According to sources close to the Joint-stock company “Toshshahartranshizmat”, all 130 bus routes in the capital now operate 3-5 instead of 8-10 buses which are usually in operation on a standard schedule.
“If previously we had eight bus lines, we now only have three, more precisely, even only two, because one broke down en route” said the driver of bus number 76 (North Station – Airport – Karakamysh) on September 20. “The rest of the five buses were sent to the cotton fields for 2 months. “
According to the driver, now, at the height of the cotton season, a similar situation has occurred in all ten city bus routes.
The bus depot number three, serving the 76th route in the city of Tashkent, declined to comment, limiting their statement to only a short phrase: “These are temporary difficulties as the cotton is now priority.”
Drivers have complained that “travel is chaotic and people are fighting amongst themselves”.
Mobilisation of state employees and students for cotton this year started on 13th September. Despite repeated promises to the international community not to use forced labour in the cotton harvest, the authorities this year have taken students and public sector employees, including doctors and teachers to the fields.

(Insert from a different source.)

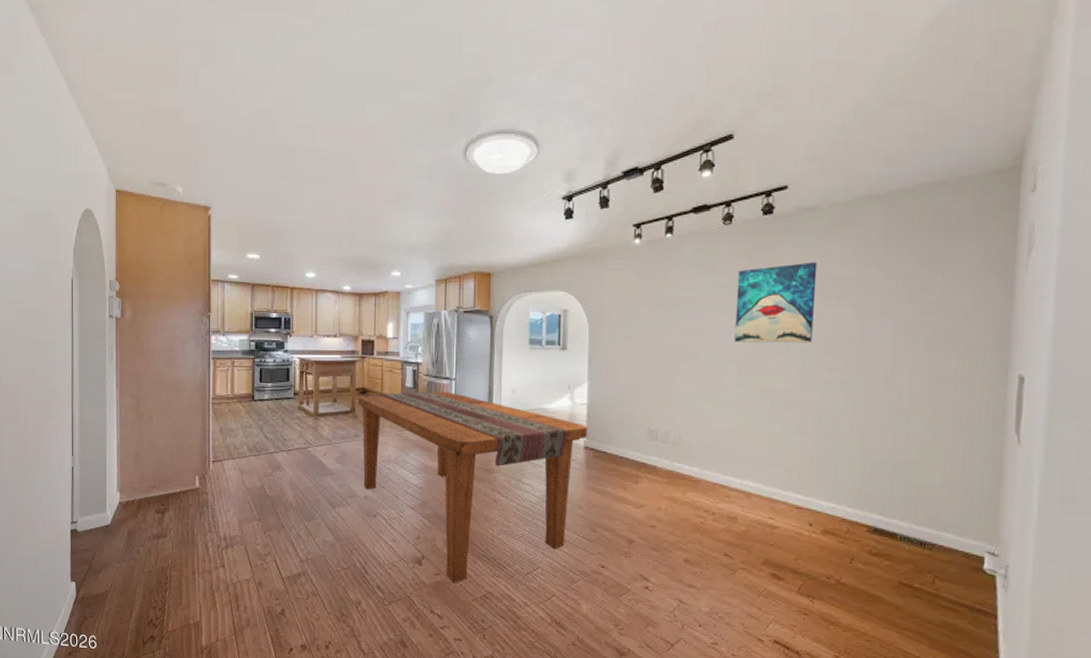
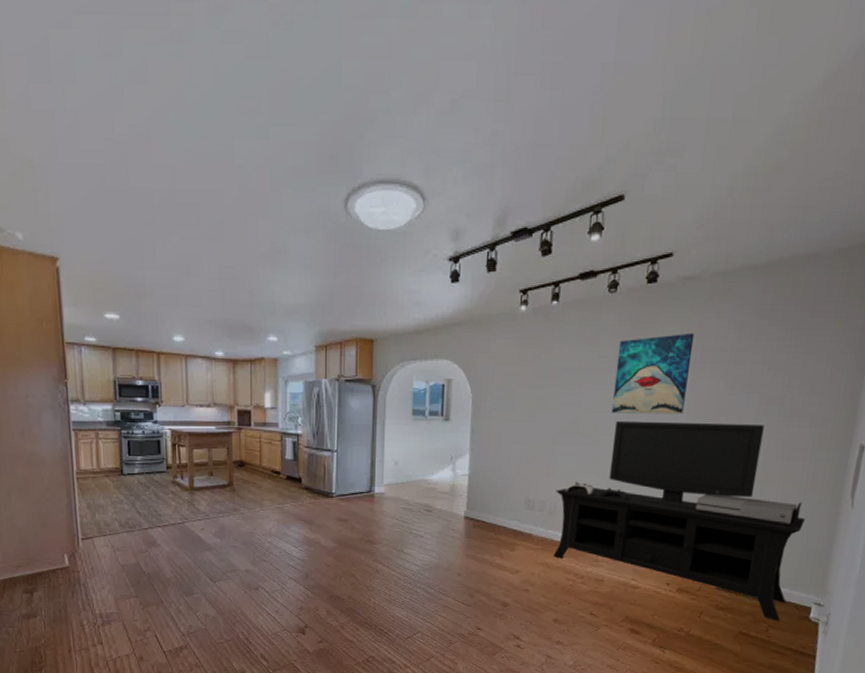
dining table: present [357,392,588,583] -> none [234,464,469,650]
media console: none [679,349,965,573] -> present [553,420,806,622]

To avoid repressive punitive measures for refusing to participate in the harvest, many are forced to pay 450,000 – 800,000 som ($ 70 – $126) per person out of their own pockets if they wish to be replaced by hired workers.
It should be noted that, at the Cotton Fair in 2013, the head of the government of Uzbekistan and now Acting President, Shavkat Mirziyoyev, said that in two to three years time 80 – 90 % of the “white gold” in the country would be harvested by machines. However, at the end of last year it became clear that only 5 % of the total crop was harvested by machines.